Another risk factor identified in the present study is hepatic steatosis, which was found in 30 patients. Previous studies mentioned the existence of a bidirectional relationship between hepatic steatosis and type 2 diabetes, given the vital role of the liver in the pathophysiology of both conditions (52). This in turn leads to the development of insulin resistance and aggravation of hepatic steatosis and type 2 diabetes (52). The presence of hepatic steatosis increases the likelihood of complications of type 2 diabetes, which likely explains the increased screening rates for this disease in patients with type 2 diabetes (52,53). Several studies previously indicated that hepatic steatosis is closely associated with an increased risk of chronic vascular complications of diabetes (54-56). In addition, other studies on patients with type 2 diabetes found that the prevalence of vascular disease is higher in patients with hepatic steatosis compared with that among healthy individuals (52,53).

Treatment of diabetic foot ulcers is complex and typically involves both conventional and innovative methods, such as antibiotic therapy, wound dressing, negative pressure therapy, necrotic tissue debridement, hyperbaric oxygen therapy, stem cell therapy, growth factor therapy and maggot therapy, all to prevent amputation (57,58). However, the use of any of the aforementioned methods alone may not be effective in preventing pain and/or mechanical damage in the healthy underlying tissues. In the majority of cases, it may be advisable to combine different therapeutic strategies according to the particularities of the patient and the therapeutic possibilities available (57-59).

Early recognition and management of risk factors associated with the diabetic foot can influence the decision on the type of surgery but also the subsequent outcome for patients, thereby preventing major debilitating amputations (60-63). Diabetic foot ulcers remain to be a major public health issue, being one of the most debilitating chronic complications of diabetes, the prevalence of which has been increasing exponentially globally (20,64).
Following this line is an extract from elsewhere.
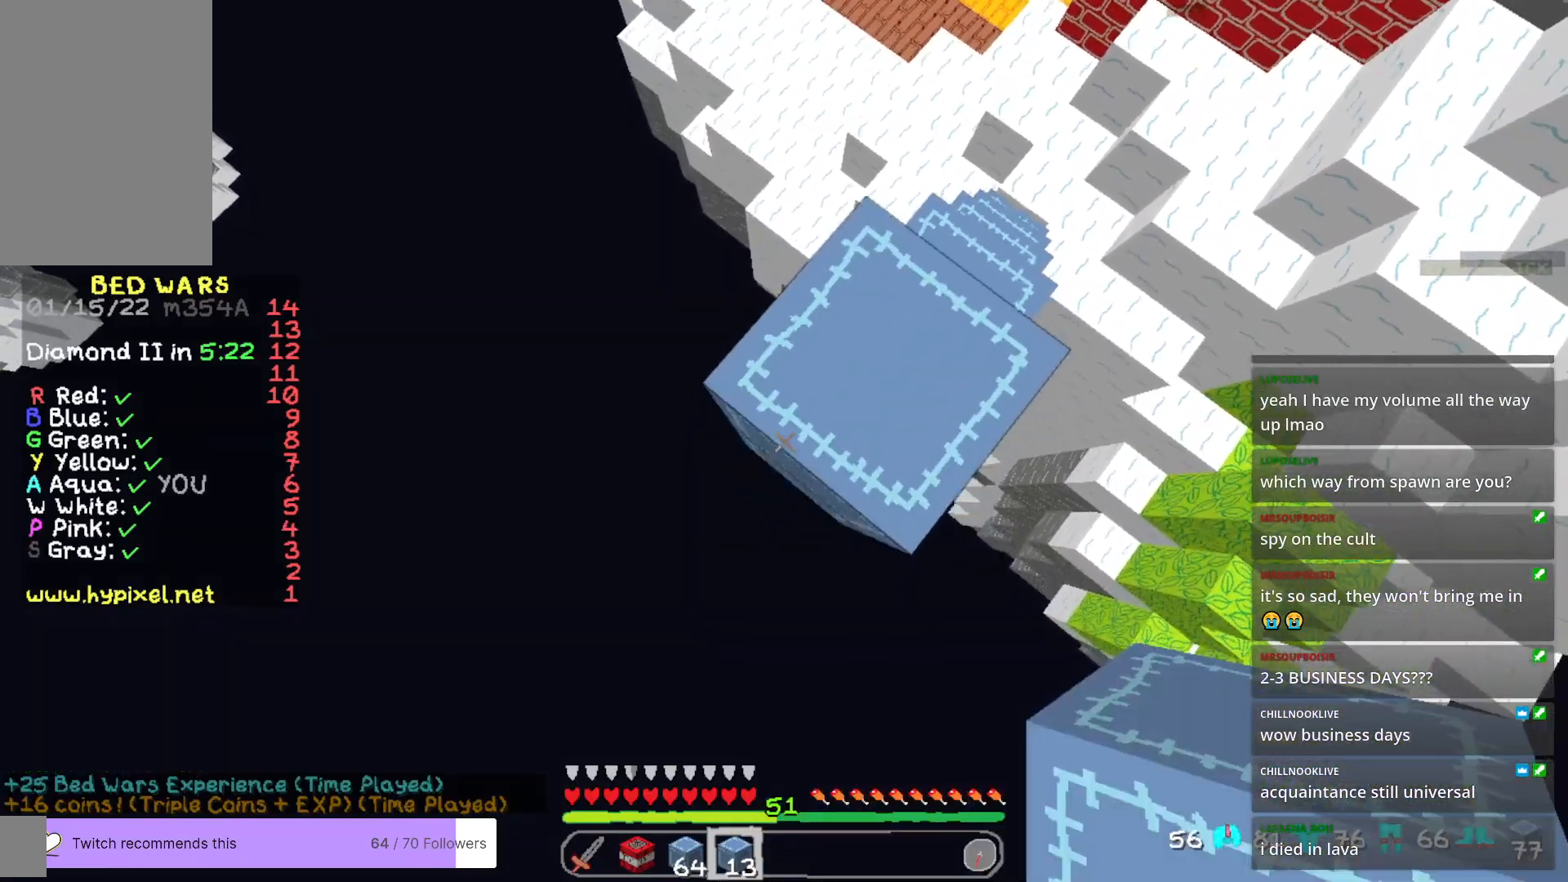
{"keys": ["a", "s"], "mouse": ["right"], "events": []}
In addition, the annual decrease in the number of cases admitted to our service can be at least partially explained by the Coronavirus pandemic, which led to a decrease in the addressability of patients to medical services during this period.

The most affected age group found in the present study was the 60-70 years age, followed by the 70-80 years age group. Therefore, age was considered to be an important aggravating factor in the evolution of diabetic foot, which could be seen in the present study, since the majority of amputations were performed in the 60-70 age group.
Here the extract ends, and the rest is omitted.